***** Supplied entries *****

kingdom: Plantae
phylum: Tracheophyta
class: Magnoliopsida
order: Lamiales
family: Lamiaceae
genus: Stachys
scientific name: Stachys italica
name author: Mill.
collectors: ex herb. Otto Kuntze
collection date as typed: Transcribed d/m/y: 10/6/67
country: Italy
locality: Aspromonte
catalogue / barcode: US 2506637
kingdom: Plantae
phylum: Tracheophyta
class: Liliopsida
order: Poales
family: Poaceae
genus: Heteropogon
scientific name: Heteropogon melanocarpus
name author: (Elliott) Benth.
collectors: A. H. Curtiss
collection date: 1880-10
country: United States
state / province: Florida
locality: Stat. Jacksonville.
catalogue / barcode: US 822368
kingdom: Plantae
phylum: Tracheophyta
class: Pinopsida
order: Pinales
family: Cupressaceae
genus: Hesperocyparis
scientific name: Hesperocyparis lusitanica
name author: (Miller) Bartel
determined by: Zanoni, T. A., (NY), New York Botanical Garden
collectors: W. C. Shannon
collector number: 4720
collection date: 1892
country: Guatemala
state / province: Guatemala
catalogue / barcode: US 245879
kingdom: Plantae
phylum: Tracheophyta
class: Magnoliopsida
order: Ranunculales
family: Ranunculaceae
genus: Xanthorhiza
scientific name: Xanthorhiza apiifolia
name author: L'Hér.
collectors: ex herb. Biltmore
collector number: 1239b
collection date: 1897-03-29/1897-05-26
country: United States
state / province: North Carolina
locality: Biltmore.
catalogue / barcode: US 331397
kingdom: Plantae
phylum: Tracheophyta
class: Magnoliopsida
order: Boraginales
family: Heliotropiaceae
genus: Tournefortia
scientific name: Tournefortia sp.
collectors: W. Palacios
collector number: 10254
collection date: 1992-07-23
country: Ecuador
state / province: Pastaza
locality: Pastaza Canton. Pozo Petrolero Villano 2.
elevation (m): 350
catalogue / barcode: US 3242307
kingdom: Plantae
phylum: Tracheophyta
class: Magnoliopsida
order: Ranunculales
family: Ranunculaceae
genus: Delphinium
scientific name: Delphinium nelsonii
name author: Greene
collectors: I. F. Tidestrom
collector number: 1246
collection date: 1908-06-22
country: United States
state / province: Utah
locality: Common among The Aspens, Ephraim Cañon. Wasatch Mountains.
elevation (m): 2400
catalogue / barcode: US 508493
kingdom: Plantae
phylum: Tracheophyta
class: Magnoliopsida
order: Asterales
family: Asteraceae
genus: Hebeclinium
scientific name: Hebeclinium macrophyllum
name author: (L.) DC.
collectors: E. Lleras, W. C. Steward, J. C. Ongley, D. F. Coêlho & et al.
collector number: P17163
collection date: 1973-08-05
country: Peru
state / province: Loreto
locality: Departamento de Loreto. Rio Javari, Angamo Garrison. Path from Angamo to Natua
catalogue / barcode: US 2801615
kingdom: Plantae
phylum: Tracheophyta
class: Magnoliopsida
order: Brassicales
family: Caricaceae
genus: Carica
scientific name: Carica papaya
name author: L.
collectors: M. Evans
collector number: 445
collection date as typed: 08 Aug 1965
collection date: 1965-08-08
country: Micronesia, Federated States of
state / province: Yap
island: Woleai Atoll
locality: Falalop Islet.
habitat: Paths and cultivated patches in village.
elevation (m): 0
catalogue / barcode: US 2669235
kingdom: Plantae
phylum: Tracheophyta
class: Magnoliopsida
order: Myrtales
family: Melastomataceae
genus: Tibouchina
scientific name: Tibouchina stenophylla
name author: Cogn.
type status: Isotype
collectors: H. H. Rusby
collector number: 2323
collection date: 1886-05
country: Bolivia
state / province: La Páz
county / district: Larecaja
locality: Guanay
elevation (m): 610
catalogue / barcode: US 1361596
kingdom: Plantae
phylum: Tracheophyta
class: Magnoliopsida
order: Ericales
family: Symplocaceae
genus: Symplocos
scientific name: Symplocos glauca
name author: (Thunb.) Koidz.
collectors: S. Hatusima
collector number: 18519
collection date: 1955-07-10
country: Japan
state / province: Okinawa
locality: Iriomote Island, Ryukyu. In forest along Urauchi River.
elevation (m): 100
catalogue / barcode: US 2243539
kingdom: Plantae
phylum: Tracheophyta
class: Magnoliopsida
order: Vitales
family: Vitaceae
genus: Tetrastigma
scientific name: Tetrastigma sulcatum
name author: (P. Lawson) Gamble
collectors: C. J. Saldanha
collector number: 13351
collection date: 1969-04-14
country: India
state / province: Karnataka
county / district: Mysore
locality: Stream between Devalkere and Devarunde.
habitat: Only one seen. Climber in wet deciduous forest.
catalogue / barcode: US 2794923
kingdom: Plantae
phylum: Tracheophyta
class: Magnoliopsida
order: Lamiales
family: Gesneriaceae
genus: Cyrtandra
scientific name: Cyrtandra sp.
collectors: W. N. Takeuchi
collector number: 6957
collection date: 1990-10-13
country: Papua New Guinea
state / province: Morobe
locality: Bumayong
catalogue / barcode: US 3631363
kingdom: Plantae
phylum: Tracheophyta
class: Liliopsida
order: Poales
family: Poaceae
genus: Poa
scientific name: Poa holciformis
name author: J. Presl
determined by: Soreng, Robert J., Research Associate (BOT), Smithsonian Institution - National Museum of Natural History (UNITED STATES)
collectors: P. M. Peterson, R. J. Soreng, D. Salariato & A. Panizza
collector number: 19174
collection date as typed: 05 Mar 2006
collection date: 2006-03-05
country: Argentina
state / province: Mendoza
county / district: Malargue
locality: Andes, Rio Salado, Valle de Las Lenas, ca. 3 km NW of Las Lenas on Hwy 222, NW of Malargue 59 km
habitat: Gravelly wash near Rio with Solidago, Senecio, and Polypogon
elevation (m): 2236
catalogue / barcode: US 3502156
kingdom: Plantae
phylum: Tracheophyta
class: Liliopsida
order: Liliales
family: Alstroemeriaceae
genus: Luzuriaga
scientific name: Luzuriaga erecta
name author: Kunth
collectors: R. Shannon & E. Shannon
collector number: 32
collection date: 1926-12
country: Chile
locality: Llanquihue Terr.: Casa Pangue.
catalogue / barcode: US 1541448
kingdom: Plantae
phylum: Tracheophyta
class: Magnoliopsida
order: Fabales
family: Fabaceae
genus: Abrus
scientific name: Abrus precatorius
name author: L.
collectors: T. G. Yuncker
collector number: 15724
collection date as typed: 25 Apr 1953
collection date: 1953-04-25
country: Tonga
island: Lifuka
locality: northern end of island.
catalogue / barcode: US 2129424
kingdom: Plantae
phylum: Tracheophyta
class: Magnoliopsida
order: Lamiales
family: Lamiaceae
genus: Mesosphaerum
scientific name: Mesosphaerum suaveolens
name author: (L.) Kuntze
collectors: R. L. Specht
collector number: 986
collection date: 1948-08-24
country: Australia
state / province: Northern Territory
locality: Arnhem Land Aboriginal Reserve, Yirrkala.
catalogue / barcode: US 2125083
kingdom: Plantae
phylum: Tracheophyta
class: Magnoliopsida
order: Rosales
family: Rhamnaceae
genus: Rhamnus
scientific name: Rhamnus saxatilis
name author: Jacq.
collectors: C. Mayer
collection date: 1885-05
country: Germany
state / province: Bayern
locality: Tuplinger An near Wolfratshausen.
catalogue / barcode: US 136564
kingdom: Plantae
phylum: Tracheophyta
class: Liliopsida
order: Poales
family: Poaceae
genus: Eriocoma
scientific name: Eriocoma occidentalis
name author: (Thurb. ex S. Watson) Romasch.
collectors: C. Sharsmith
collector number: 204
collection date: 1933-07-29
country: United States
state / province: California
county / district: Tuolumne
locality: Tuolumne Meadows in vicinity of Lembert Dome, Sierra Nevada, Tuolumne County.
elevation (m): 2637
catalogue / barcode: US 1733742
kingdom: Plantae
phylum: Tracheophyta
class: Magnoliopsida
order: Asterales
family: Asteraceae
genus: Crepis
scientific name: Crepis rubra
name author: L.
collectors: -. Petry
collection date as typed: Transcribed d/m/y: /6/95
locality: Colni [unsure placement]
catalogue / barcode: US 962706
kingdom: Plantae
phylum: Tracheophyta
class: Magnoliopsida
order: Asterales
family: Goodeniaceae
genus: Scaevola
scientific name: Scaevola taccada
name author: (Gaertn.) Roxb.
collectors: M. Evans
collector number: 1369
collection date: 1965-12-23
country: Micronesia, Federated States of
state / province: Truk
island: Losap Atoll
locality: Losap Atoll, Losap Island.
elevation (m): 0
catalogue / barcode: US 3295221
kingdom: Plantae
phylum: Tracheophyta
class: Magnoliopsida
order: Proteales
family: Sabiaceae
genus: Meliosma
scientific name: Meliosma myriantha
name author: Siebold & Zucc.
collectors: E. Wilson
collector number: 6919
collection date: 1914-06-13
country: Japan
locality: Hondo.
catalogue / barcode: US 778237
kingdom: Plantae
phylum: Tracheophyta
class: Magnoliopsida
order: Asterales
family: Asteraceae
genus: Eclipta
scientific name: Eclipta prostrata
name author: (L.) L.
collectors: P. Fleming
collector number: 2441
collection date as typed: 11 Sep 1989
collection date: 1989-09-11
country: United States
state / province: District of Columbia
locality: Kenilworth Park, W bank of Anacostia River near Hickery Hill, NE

*****

Copy out the lines of the material from the line with "type status: Isotype" to the line with "collectors: S. Hatusima", keeping every character as it stands.

type status: Isotype
collectors: H. H. Rusby
collector number: 2323
collection date: 1886-05
country: Bolivia
state / province: La Páz
county / district: Larecaja
locality: Guanay
elevation (m): 610
catalogue / barcode: US 1361596
kingdom: Plantae
phylum: Tracheophyta
class: Magnoliopsida
order: Ericales
family: Symplocaceae
genus: Symplocos
scientific name: Symplocos glauca
name author: (Thunb.) Koidz.
collectors: S. Hatusima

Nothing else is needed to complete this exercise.